Portuguese ALT Codes

Type á, à, â, ã, é, ê, ó, ô, õ, ú, ç without changing your keyboard.

Portuguese has one of the more elaborate accent systems in the Romance languages — five different diacritics (acute, grave, circumflex, tilde, cedilla) distributed across 26 characters. The tilde on ã and õ is especially distinctive; no other major European language nasalizes vowels in writing this way. If you're writing Brazilian or European Portuguese names (São Paulo, João, Aparição), ALT codes cover every case.
Tap any character to copy — no need to type codes. Characters go straight to your clipboard, paste anywhere.

Quick Facts

Total Portuguese characters
26 across all accent types
Tilde
Marks nasalization on ã and õ — unique to Portuguese among Romance languages
Circumflex
Marks closed vowel sounds on â, ê, ô
Windows input
ALT + 4-digit code on numpad, all codes begin with 0

About Portuguese

The tilde is a nasalization mark. Portuguese is unusual in that it writes nasal vowels directly using a tilde. Ã and õ are nasalized versions of a and o — the sound resonates through the nose, similar to French un/on/en/in but spelled transparently. São (saint), pão (bread), mão (hand), coração (heart), não (no). Every Portuguese learner meets the tilde in week one.

Brazilian and European Portuguese diverge on accents. After the 1990 Orthographic Agreement (implemented 2009-2015), Brazilian Portuguese dropped some accents that European Portuguese kept. Idéia became ideia. Vôo became voo. But the big accents (á, ã, ç, ê, ó) remain in both variants.

The circumflex marks closed vowels. On ê and ô the circumflex indicates a closed, more tense sound: você (you), avô (grandfather). Compare with the open é and ó: café (coffee) has an open e. The circumflex on â is rarer but appears in words like lâmpada (lamp).

The cedilla works like in French. Ç softens c from /k/ to /s/ before a, o, u. Coração (heart), atenção (attention), serviço (service). Without the cedilla these would be pronounced with /k/. In Portuguese ç almost always appears before a, o, or u — before e or i, the c is already soft.

The grave accent has one specific use. À only appears in contractions of the preposition a (to) with the definite article a (the). Vou a a praia becomes vou à praia ("I'm going to the beach"). It's a grammatical marker more than a pronunciation guide.

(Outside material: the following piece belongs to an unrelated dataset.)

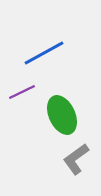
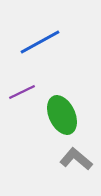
blue line: moved 4 px left, 11 px up
gray L-shape: rotated 76 degrees clockwise
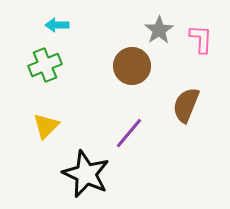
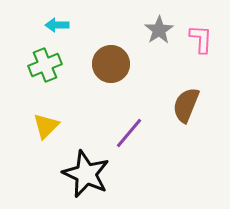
brown circle: moved 21 px left, 2 px up
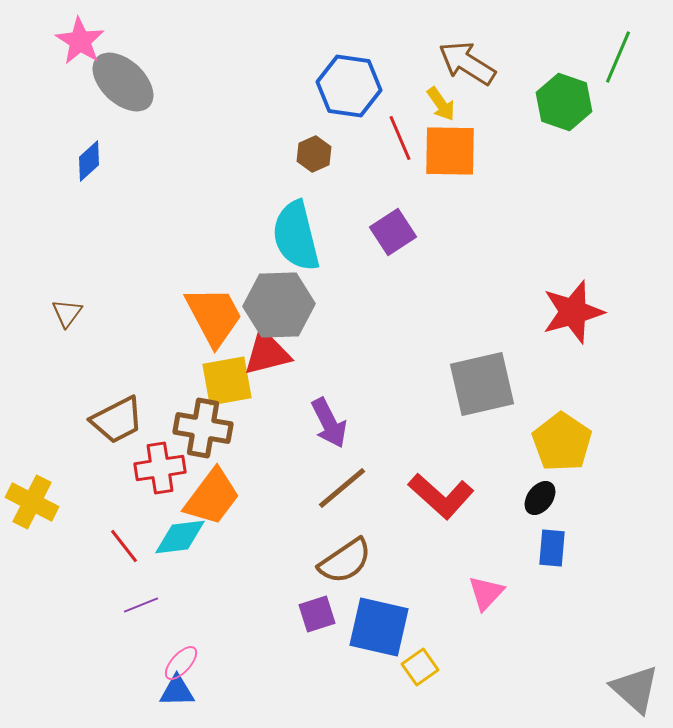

Frequently Asked Questions

What is the ALT code for ã?
ã = Alt+0227. Ã = Alt+0195. On Mac: Option+N then a.
What is the ALT code for ç in Portuguese?
Same as in French: ç = Alt+0231, Ç = Alt+0199. On Mac: Option+C.
How do I type São Paulo with proper accents?
São = S + Alt+0227 (ã) + o. Full word: S-ã-o P-a-u-l-o. Only the ã needs a special code; everything else is standard.
What's the difference between Brazilian and European Portuguese accents?
Most are shared. After the 2009 Orthographic Agreement, Brazilian Portuguese dropped some accents (idéia → ideia, vôo → voo), but both variants use á, ã, ç, ê, í, ó, ô, õ, ú. If in doubt, use the current post-reform spelling — it's standard in both Brazil and Portugal now.
When do I use á versus à?
Á (acute) marks stress on the a: (shovel), está (is). À (grave) is used almost exclusively for the contraction of a + a (to + the): à praia (to the beach). If you're writing a regular word, use á. If it's the 'to the' contraction, use à.
How do I type the nasal ão ending?
Ã-o. Type Alt+0227 for ã, then a regular o. Common in words like pão, mão, não, coração.